How do you then ensure that your building performs in the best way possible? Simple: Implement proper strategies at an early stage and hire experienced design and construction teams to ensure quality services. That’s what we’ll look at next.
How to optimize building performance
How do you optimize building performance?
To get these savings and ensure that your building operates as optimally as possible, the most cost-effective way is to take in professionals who can help you at the planning stage, at the construction stage, and when your building is fully operational.
Here’s what these services look like:
Building Performance Analysis
How do you minimize costs during the construction stage and ensure energy, money, and other resource savings in the long-term?

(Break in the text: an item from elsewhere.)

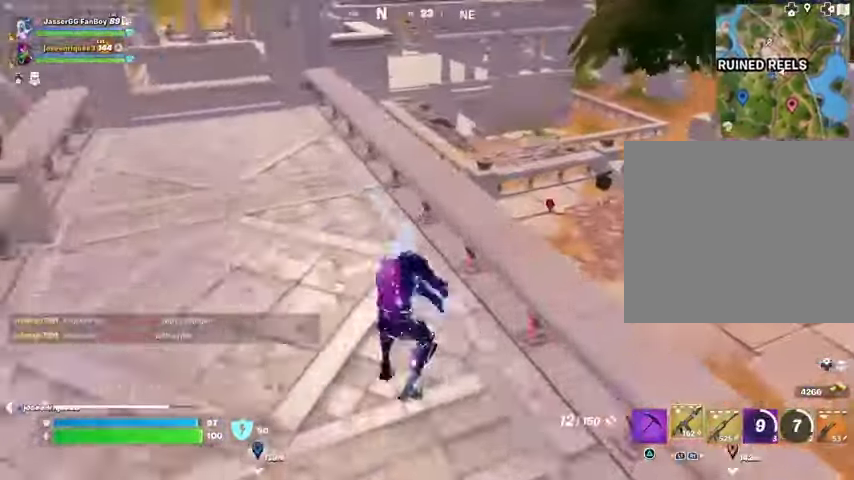
Gameplay with a controller (PlayStation layout); each line is a JSON object with the inputs held at the frame after it (dt_ms = milliseconds from this image to that frame). "button_events" lists button changes between this image and that frame as [ms after this image, input, new state], when the widget could be followed in between (sticks are given only as held states).
{"dt_ms": 500, "buttons": [], "left_stick": "down-left", "right_stick": "up-right", "button_events": [[100, "CROSS", "down"], [133, "CROSS", "up"]]}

To achieve this, you need to be able to estimate how your building will operate and utilize energy.
This is where Building Performance Analysis comes in.
This advanced service is used to simulate how a building’s systems will function over a period of time. This is done to better determine the best possible energy savings.
Building Performance Analysis is ideally performed during the early design stage in order to help you make more informed choices before construction begins. It can also be performed when the building is already operational in order to improve on-going asset performance.
Building Performance Analysis includes:
- Energy modeling. Energy modeling uses software to perform a building performance assessment and to analyze how all your building’s systems are functioning. That way, your costs (like monthly energy bills) can be calculated and this will help you cut your operational costs.
- Daylight analysis. With daylight analysis tools, you create an effective daylight design for your building. With this design, you can then reduce your energy consumption, improve visual comfort, and boost overall building performance. In fact, proper daylight can increase employee productivity by 10-15%.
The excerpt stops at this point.